Il giorno del tanto atteso esordio in massima serie della neopromossa Trapani Shark coincide con una sconfitta concretizzatasi, però, solamente nel finale dinanzi alla Virtus Bologna. Le Vu Nere si impongono al Pala Shark con il punteggio di 88-89 e conquistano, seppur al termine di una sfida equilibrata e con più di qualche patema i primi due punti del proprio campionato. Poco da recriminare per i padroni di casa al di là di una gestione rivedibile degli ultimi possessi offensivi.
Trapani Shark-Virtus Bologna: l’analisi del match
Siciliani senza l’infortunato Langston Galloway, come noto fuori per circa un mese. Ospiti che, invece, lasciano fuori dalle rotazioni Tornike Shengelia e Riccardo Visconti oltre al lungodegente Devontae Cacok. Dopo un inizio altamente favorevole ai padroni di casa (11-2 il parziale pronti via) è la compagine bolognese a prendere in mano l’iniziativa grazie a un’accurata energia difensiva e a un attacco che dopo lo shock iniziale muove i propri ingranaggi con la giusta intensità.
La fisicità firmata Virtus si fa sentire alla pausa lunga come denota il dominio sotto le plance (12-20 il conto dei rimbalzi), così come la maggior fluidità nella circolazione del pallone (15 assist al 20′) che porta a costruire tiri puliti agli uomini di coach Banchi. Trapani vede interrompersi il flusso realizzativo dei primissimi minuti, ad eccezione di un parziale di 10-0 che parte da 3’19 dalla sirena del secondo quarto e dal -18 riporta, di fatto, in partita i siciliani. La componente black out è anche in questa serata uno dei fattori che complica il cammino degli ospiti, i quali permettono a Robinson e soci di rientrare con facilità da un -18 a dir poco proibitivo.

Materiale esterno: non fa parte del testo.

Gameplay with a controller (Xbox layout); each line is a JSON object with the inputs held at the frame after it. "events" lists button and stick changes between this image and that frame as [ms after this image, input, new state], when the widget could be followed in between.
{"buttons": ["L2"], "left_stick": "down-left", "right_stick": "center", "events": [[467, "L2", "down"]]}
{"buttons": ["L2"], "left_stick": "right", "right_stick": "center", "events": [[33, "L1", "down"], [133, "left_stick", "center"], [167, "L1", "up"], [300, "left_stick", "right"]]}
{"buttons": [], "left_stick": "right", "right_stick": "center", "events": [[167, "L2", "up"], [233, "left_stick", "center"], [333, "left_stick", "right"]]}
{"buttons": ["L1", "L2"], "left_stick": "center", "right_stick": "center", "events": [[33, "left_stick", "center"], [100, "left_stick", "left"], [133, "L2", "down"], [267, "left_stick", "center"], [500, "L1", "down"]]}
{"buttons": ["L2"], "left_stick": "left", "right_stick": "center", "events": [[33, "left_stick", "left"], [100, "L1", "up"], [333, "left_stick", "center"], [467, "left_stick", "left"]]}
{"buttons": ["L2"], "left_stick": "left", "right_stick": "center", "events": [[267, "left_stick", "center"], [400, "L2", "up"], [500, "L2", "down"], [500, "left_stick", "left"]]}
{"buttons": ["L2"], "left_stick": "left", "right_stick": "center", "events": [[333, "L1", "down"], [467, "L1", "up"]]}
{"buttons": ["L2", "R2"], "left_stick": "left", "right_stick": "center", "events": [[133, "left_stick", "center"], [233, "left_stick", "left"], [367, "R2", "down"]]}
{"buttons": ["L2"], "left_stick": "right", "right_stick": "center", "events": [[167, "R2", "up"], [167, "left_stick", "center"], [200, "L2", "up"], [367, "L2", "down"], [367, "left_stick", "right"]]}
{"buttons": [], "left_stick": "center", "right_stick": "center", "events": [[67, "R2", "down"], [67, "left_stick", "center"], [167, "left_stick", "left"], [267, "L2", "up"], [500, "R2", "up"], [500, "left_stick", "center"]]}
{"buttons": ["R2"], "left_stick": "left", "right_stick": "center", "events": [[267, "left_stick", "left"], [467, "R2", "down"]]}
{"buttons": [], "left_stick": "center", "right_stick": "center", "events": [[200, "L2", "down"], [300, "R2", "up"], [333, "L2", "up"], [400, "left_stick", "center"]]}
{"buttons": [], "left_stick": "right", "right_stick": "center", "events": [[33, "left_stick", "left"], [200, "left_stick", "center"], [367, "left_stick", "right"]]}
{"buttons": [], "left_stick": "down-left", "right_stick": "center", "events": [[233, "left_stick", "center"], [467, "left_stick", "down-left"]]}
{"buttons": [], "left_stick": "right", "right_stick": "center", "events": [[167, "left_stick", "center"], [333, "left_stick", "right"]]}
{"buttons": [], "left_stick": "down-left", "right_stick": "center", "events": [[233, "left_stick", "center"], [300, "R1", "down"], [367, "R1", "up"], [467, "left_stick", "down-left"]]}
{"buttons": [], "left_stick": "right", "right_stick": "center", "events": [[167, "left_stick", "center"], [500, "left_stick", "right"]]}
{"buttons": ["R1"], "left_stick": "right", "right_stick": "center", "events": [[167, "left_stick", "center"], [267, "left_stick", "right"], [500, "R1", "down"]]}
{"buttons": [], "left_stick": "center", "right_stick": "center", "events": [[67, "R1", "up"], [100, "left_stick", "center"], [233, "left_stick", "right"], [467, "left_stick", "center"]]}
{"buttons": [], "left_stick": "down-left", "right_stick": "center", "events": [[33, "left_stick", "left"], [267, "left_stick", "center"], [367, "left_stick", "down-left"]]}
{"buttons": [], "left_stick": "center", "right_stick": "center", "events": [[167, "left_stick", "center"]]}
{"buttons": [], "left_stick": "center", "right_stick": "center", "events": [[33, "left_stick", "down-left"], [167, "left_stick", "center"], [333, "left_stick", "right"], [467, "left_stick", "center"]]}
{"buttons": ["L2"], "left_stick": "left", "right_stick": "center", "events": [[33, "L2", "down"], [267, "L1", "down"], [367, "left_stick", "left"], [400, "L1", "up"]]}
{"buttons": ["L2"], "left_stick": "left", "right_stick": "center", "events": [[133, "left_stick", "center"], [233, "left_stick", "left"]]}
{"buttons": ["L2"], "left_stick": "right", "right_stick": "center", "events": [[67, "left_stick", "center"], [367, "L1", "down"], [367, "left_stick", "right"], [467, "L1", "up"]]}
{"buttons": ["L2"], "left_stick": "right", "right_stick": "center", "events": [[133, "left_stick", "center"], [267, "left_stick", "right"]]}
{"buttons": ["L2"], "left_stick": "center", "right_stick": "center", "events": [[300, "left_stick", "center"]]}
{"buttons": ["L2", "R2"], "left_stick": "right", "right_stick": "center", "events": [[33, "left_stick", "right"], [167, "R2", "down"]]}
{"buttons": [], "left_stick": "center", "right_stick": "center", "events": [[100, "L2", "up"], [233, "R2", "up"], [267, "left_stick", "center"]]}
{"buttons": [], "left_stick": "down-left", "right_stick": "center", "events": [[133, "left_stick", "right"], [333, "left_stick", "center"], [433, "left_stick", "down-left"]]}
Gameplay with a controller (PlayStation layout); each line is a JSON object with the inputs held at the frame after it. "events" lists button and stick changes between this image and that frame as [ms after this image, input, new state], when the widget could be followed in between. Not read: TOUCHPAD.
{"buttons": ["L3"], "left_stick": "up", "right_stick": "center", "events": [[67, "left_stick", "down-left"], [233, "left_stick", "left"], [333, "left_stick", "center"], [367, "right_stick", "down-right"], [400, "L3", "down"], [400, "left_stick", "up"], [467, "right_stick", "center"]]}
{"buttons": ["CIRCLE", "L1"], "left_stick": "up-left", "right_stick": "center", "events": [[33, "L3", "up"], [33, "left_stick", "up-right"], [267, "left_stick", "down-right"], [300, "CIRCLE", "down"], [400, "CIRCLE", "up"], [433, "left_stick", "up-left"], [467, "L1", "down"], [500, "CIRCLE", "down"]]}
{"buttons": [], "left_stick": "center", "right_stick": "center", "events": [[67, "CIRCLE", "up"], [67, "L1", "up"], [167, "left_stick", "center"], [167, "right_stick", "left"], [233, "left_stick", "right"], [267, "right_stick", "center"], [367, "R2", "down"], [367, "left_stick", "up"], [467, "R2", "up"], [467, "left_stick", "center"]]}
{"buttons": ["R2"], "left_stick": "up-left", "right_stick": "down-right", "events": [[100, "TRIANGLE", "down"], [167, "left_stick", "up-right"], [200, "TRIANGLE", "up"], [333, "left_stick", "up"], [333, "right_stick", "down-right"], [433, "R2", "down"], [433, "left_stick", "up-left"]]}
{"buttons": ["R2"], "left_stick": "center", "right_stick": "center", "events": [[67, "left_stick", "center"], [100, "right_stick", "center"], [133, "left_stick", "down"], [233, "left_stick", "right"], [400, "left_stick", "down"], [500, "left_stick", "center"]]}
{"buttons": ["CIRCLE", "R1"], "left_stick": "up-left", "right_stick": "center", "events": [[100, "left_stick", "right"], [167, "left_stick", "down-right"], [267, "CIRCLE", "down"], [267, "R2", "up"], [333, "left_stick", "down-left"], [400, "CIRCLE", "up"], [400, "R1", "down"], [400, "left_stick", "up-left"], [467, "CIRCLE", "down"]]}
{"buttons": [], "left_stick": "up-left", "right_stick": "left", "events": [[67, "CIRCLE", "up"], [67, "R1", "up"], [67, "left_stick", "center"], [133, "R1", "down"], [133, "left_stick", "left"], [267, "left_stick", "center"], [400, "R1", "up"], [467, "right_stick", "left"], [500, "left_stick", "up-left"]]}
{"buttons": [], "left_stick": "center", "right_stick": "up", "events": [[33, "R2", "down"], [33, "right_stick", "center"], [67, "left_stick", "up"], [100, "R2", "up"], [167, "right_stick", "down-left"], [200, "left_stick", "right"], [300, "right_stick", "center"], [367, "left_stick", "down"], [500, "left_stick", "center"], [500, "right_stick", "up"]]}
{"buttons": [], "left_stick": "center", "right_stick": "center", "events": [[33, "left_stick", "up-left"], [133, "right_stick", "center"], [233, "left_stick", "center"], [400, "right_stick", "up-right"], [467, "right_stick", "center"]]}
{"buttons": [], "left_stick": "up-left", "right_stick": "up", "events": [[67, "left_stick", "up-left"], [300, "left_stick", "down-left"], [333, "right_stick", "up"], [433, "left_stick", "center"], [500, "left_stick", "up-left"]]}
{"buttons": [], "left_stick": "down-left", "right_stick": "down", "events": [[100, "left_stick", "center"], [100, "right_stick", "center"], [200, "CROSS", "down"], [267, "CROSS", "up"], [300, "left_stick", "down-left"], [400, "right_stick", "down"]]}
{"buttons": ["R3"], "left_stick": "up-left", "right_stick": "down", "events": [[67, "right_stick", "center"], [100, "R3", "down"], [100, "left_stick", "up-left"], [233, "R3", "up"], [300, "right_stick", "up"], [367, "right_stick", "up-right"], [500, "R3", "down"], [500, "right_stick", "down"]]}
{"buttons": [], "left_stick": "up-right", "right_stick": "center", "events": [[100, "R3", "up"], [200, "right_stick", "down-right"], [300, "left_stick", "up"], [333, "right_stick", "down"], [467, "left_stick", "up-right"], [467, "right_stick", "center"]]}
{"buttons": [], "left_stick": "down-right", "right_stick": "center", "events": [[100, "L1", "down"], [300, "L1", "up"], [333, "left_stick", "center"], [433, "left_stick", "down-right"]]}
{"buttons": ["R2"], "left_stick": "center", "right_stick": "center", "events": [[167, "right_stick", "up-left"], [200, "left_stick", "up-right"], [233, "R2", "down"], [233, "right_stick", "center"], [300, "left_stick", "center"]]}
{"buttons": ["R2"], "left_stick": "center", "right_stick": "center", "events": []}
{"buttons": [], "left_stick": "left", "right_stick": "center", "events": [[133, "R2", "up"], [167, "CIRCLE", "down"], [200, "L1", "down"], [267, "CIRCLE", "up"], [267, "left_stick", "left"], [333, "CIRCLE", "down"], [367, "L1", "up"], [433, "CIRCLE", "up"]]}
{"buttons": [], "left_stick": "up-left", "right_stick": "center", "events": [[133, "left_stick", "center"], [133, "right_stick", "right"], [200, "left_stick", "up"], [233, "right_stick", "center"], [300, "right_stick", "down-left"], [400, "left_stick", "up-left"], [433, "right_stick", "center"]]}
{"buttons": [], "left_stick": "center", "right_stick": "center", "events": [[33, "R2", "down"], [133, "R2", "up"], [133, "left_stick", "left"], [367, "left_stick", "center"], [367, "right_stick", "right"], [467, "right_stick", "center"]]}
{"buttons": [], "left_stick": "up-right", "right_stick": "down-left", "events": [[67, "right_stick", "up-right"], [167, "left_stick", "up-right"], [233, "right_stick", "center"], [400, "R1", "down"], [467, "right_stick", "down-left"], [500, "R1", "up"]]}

L’atteggiamento nella ripresa consegna ai supporter di casa tutti i presupposti per un finale bollente così come effettivamente è stato. Con un parziale di 15-6 in apertura di quarto quarto si concretizza il sorpasso targato Shark che marcava da inizio gara. Vantaggio che tocca anche il +5 sul 84-79 grazie a un Justin Robinson semplicemente on fire negli ultimi 10′ di match. Il nativo di Manassas fa e disfa nell’attacco dei suoi e per quanto efficace in fase di realizzazione pecca sotto il profilo della gestione collezionando ben 8 sanguinose palle perse (sulle 11 di squadra), particolarmente letali negli ultimissimi possessi. I canestri pesanti di Akele e Pajola e la maggiore esperienza virtussina si rivelano decisivi alla sirena finale.
Robinson miglior realizzatore della gara, Belinelli e Cordinier salvano la Virtus
Il già citato playmaker americano mette a referto 27 punti, 4 rimbalzi e 6 assist. Solida e di carattere la prova di Amar Alibegovic, il quale sfiora la doppia doppia con 15 punti e 8 rimbalzi a tabellino. Dall’altra parte il top scorer è il solito Marco Belinelli con 15 punti, mentre Isaiah Cordinier ha il merito di cambiare marcia nella ripresa caricandosi l’attacco bolognese sulle spalle. Alla fine sarà di 13 punti, 4 rimbalzi e 5 assist il bottino del francese. Sotto i tabelloni, complici anche i problemi di falli di Diouf, da segnalare l’ennesimo segnale positivo da inizio stagione di Ante Zizic. Il pivot ex Efes domina il confronto con i pari ruolo rivali e chiude la partita in doppia doppia (11+11).
Il tabellino della gara
Parziali singoli quarti: 25-30; 16-20; 20-19; 27-20
Parziali progressivi: 25-30; 41-50; 61-69; 88-89
Trapani Shark: C.Horton 4; J.Robinson 27; A.Alibegovic 15; J.Petrucelli 11; S.Gentile 2; JD Notae 13; R.Rossato 2; A.Yeboah 13; M.Mollura n.e; T.Pleiss 2; R.Pullazi n.e. Coach: Jasmin Repesa.
Virtus Bologna: D.Hackett; A.Polonara 7; N.Akele 5; R.Tucker 9; I.Cordinier 13; M.Belinelli 15; A.Pajola 6; W.Clyburn 8; A.Grazulis 2; M.Morgan 11; M.Diouf 2; A.Zizic 11. Coach: Luca Banchi.